Seychelles warbler / Timerl dezil
This little bird is the main reason why Cousin became a nature reserve. Close to extinction in the 1960’s, Birdlife International bought Cousin Island, the warbler’s last remaining refuge in 1968, in order to save it. Now there are over 320 birds on Cousin, and have since been introduced to Cousin, Aride, and Denis Islands by Nature Seychelles and partnering universities. The total world population of the bird is around 2,500. Like other warblers, these birds feed on insects. They are territorial but grown chicks often stay with their parents to help raise subsequent broods.

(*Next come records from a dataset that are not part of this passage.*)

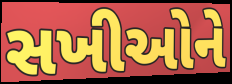
સખીઓને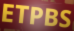
ETPBS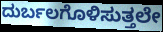
ದುರ್ಬಲಗೊಳಿಸುತ್ತಲೇ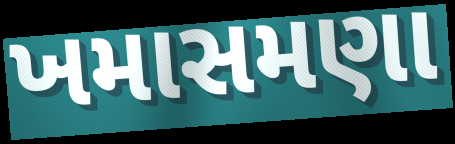
ખમાસમણા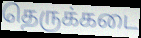
தெருக்கடை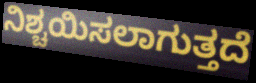
ನಿಶ್ಚಯಿಸಲಾಗುತ್ತದೆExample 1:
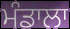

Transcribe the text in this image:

ਮੰਡਾਲਾ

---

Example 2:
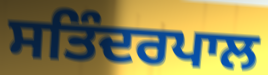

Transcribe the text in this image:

ਸਤਿੰਦਰਪਾਲ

Seychelles magpie-robin / Pi santez
This charismatic bird, originally found in great numbers on several islands, was in 1990 down to a population of only 23 birds on Frégate island, making it one of the most critically endangered species in the world. In 1990, a special recovery programme was established by Nature Seychelles, leading to the eventual translocation of several birds to Cousin, Cousine, and Aride islands. In 1999 the total population had increased to 90 birds, 25 of them on Cousin, and today, the island has a population of around 50. However, only on Cousin do the birds subsist entirely on their natural diet of leaf litter insects like cockroaches and millipedes; the birds on the other islands are given supplementary bird food and cockroaches.

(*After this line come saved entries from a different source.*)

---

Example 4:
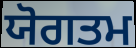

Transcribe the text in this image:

ਯੋਗਤਮ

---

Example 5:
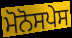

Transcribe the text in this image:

ਮੋਨੋਸਪੇਸ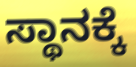
ಸ್ಥಾನಕ್ಕೆ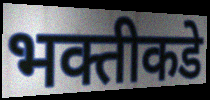
भक्तीकडे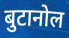
बुटानोल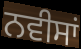
ਨਵੀਸਾਂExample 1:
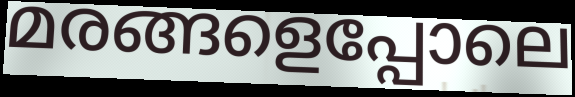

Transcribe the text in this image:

മരങ്ങളെപ്പോലെ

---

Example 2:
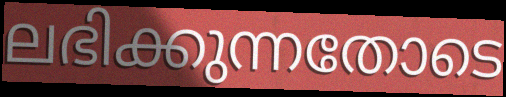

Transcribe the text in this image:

ലഭിക്കുന്നതോടെ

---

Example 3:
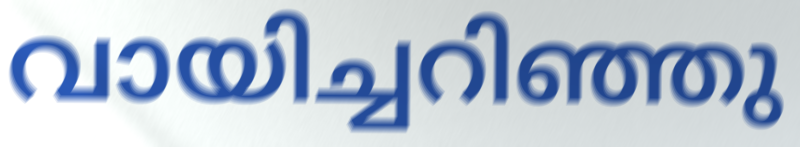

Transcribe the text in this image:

വായിച്ചറിഞ്ഞു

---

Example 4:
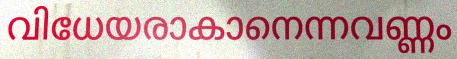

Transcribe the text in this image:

വിധേയരാകാനെന്നവണ്ണം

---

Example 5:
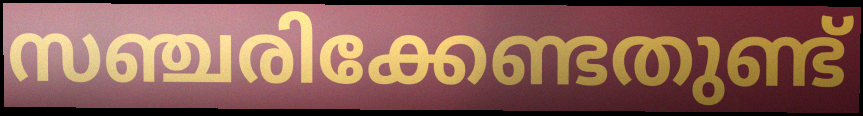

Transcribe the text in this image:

സഞ്ചരിക്കേണ്ടതുണ്ട്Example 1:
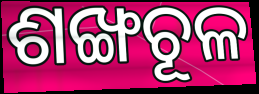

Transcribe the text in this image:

ଶଙ୍ଖଚୂଳ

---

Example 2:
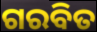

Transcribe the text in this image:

ଗରବିତ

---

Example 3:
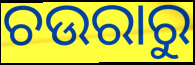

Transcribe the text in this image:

ଚଉରାରୁ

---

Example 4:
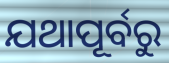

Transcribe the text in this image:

ଯଥାପୂର୍ବରୁ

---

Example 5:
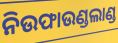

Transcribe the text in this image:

Seychelles sunbird / Kolibri
This noisy little bird is found on most Seychelles islands. It feeds on nectar and insects. The male has an iridescent throat and, if observed carefully, can be seen to have orange/yellow tufts under the wings which are displayed during courtship or when defending it’s territory. They build a delicate hanging nest from grasses, Casuarina needles and other fibres.
Seychelles fody / Tok-tok
This cheeky sparrow-like bird is only found on Cousin, Cousine, Aride and Frégate islands, all of which are free from tree-climbing rats. On Cousin, we have 500-600 pairs, representing about 30% of the world population of this globally threatened species. It is believed that their untidy nest built in the fork of a branch is easily accessible to rats, a factor which has limited their survival on other islands. They feed on insects, fruits and seeds, and will also feast on unprotected seabird eggs if given the opportunity. They are larger than the Madagascar fody, which is found on other granitic islands, and the males have a patch of yellow on the forehead and throat.

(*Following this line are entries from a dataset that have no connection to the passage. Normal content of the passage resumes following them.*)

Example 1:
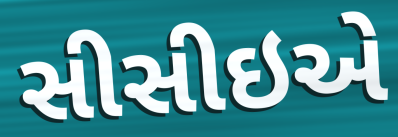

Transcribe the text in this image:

સીસીઇએ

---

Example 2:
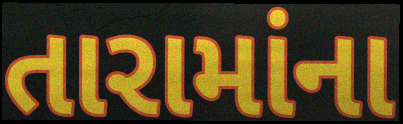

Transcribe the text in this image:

તારામાંના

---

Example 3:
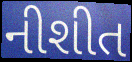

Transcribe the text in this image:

નીશીત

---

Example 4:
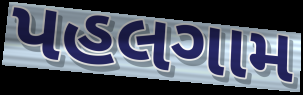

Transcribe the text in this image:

પહલગામ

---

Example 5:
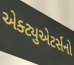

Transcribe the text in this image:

એક્ટ્યુએટર્સનોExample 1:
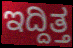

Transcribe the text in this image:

ಇದ್ದಿತ್ತ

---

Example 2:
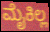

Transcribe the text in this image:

ಮೈಕಿಲ್ಲ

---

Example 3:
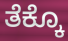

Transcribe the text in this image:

ತೆಕ್ಕೊ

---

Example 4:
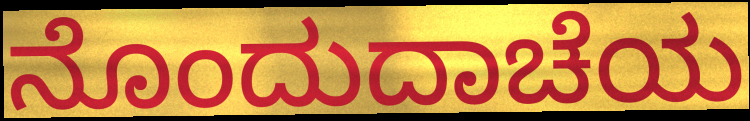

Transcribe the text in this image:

ನೊಂದುದಾಚೆಯ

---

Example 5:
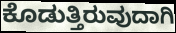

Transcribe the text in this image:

ಕೊಡುತ್ತಿರುವುದಾಗಿ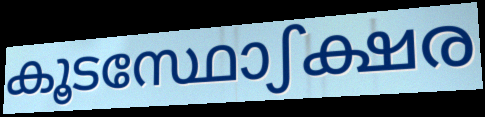
കൂടസ്ഥോഽക്ഷര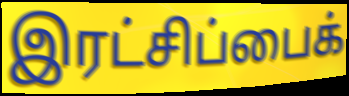
இரட்சிப்பைக்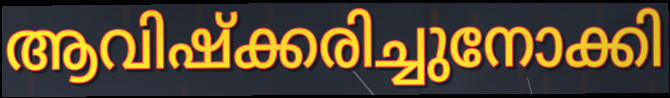
ആവിഷ്ക്കരിച്ചുനോക്കിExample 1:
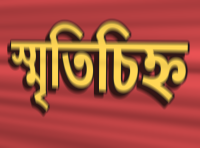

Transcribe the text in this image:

স্মৃতিচিহ্ন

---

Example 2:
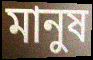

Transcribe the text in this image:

মানুষ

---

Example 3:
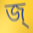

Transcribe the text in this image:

জ্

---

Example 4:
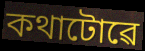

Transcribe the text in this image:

কথাটোৱে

Seychelles blue pigeon / Pizon olande
A relatively new resident on Cousin, several pairs of this lovely bird have been recorded nesting on the island. They feed on the fruits of the Banyan, Takamaka, Vouloutye and others. Barred ground dove / Tortrel koko Geopelia striata [photo] As with many other common birds in Seychelles, this one is not endemic, but a native of Malaysia, probably introduced to Seychelles via Mauritius. Found mainly on the beach crest, they feed on fallen seeds of grasses, Casuarina trees, and other plants.
Malagasy turtle dove / Tourtrel dezil
Seychelles endemic sub-species of turtle dove was lost to hybridization with this variety from Madagascar. Some individuals on Cousin bear resemblance to the original Seychelles race. They feed mainly on seeds and fruits.
Moorhen / Pouldo
Despite their seemingly awkward flight, Moorhens have managed to colonise a large number of islands throughout the world. There is a resident population on Cousin, members of which can best be seen near the swamp but also throughout the plateau, in search of insects, fruits and small lizards.